> AIM OF THE TASK
Each line of the data must be given back verbatim, with pictures removed.

(Beginning of MATERIAL TO PROCESS)

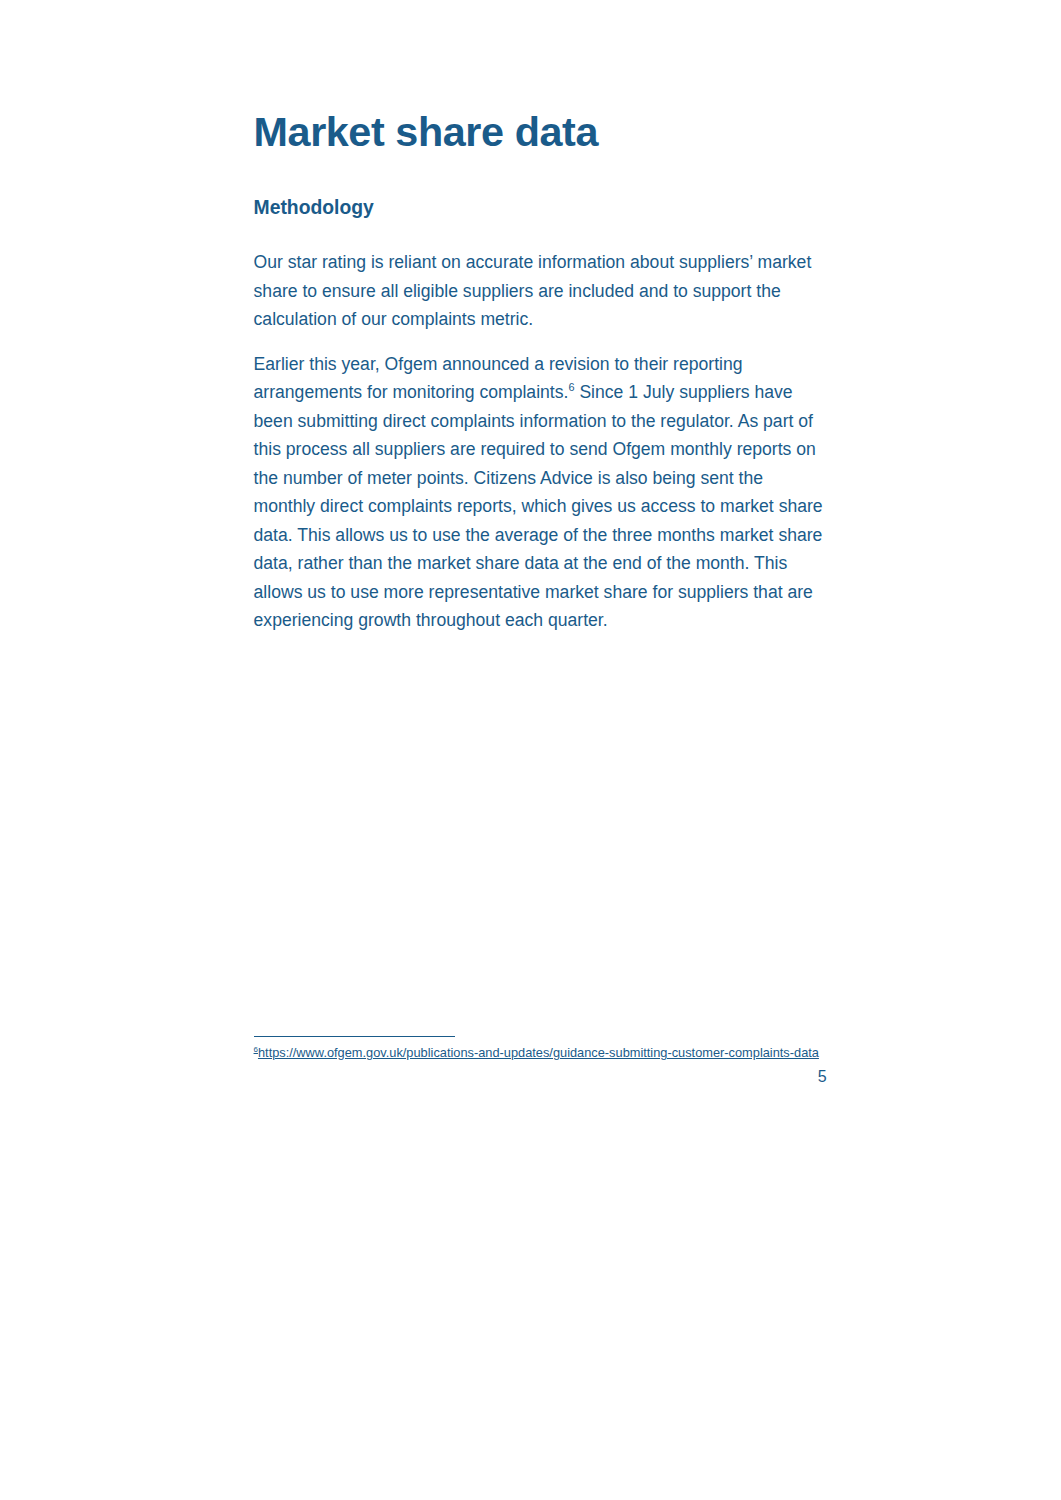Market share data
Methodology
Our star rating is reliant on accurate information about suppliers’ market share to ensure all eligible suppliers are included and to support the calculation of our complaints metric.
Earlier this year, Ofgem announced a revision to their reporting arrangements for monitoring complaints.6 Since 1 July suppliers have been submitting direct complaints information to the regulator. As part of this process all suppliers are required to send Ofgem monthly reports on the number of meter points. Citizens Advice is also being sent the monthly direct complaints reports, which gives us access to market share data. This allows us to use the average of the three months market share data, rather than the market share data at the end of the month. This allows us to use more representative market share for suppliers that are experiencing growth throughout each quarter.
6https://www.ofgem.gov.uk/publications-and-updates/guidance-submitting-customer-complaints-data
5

(End of MATERIAL TO PROCESS)

> ANSWER BELOW
Market share data
Methodology
Our star rating is reliant on accurate information about suppliers’ market share to ensure all eligible suppliers are included and to support the calculation of our complaints metric.
Earlier this year, Ofgem announced a revision to their reporting arrangements for monitoring complaints.6 Since 1 July suppliers have been submitting direct complaints information to the regulator. As part of this process all suppliers are required to send Ofgem monthly reports on the number of meter points. Citizens Advice is also being sent the monthly direct complaints reports, which gives us access to market share data. This allows us to use the average of the three months market share data, rather than the market share data at the end of the month. This allows us to use more representative market share for suppliers that are experiencing growth throughout each quarter.
6https://www.ofgem.gov.uk/publications-and-updates/guidance-submitting-customer-complaints-data
5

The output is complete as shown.